Furthermore, the military is seeking additional amendments, not granted by this round of legislation, to exempt itself from the Clean Air Act, the Clean Water Act, and other environmental laws. We will likely see these new amendments in next year’s Congress.
“Mr. President, when an endangered species becomes extinct, it is lost forever,” announced Senator James Jeffords (I-VT) on the Senate floor, in voting against the bill. “That is a very serious and eternal consequence of poor, shortsighted environmental policy. National security is more tightly tied to environmental security than many in the Pentagon would acknowledge. We cannot afford to try out a bad policy when the consequences are irrevocable. I am opposed to changing the present requirement that DOD be concerned with both our national security and our environmental health.”
“Both Congress and the Bush administration should be ashamed of themselves,” Phillips says.
Captive Russian orca dies
The first-ever captive Russian orca died less than one month after its capture off the coast of Kamchatka on September 26, 2003. The whale was transported to a Black Sea facility operated by the Utrish Dolphinarium on October 5, and is believed to have died on October 23. The circumstances surrounding the death of the orca, estimated to be six years of age, remain unclear; officials at the Utrish Dolphinarium have not responded to inquiries.
“It is entirely possible that the female orca died of shock or suffered internal injuries during transportation,” said orca expert Dr. Paul Spong of OrcaLab, a Canadian whale research station. “The Russian method for transporting captive whales, as we’ve seen with belugas, appears to consist of dumping them on the floor of a cargo plane and taking off. There might not even be a layer of foam underneath the body. The huge weight of the whale puts immense pressure on internal organs, so it’s not surprising that injuries and deaths occur.”
“This death is a tragic waste,” says Mark Berman, assistant director of IMMP. “This is an outrage. Orcas belong in the ocean with their families, not in captivity. Captivity kills.”
The government of the Russian Federation issued permits allowing the capture of 10 orcas in Russia’s far eastern waters in 2003.

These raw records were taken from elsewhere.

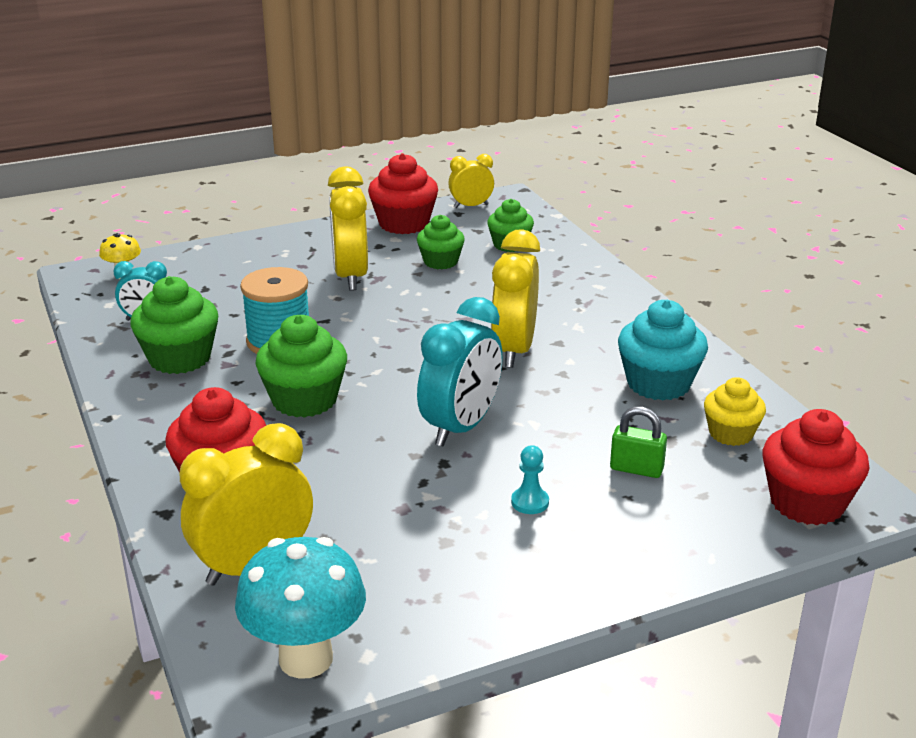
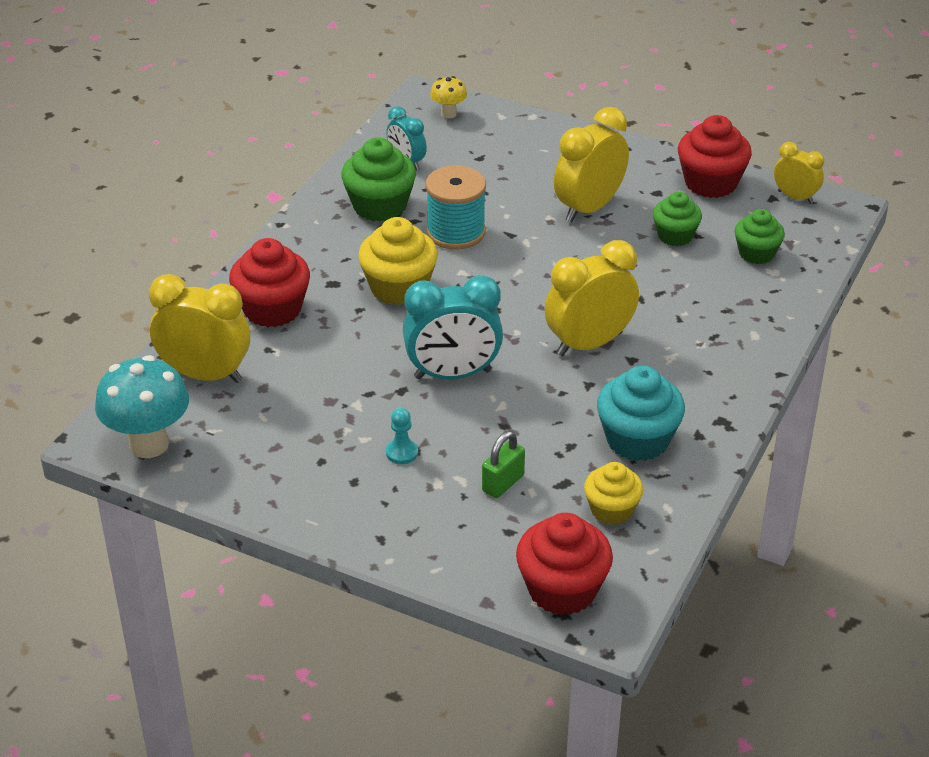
camera: 50 degrees right, 10 degrees up
green cupcake [256,315,347,418] -> yellow cupcake [358,217,438,305]
green padlock [610,407,667,478] -> green padlock turned 60 degrees clockwise [482,431,525,498]

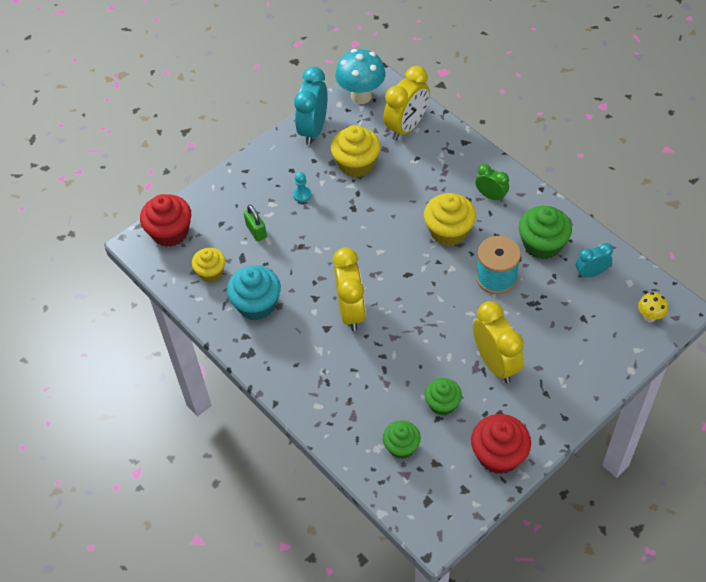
camera: 115 degrees right, 15 degrees up
red cupcake [229,238,310,327] -> none
turquoise clock [403,275,503,379] -> turquoise clock moved to [294,67,328,145]
yellow clock [774,142,824,204] -> none
none -> yellow cupcake [331,125,380,178]
none -> green clock [476,164,509,202]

Polly Strand: an activist’s life
Long time EII supporter Polly Strand, who worked tirelessly for animals, the environment, children, and disenfranchised humans, passed away on November 5. Strand, 68, succumbed to breast cancer, a disease that she had for 16 years. Despite her lengthy illness, Strand continued to tackle injustices as she had done for more than 45 years.
A resident of northern California since 1967, Strand had an influence that was felt nationwide. She is survived by her three children, her grandchildren and great-grandchildren, and her husband.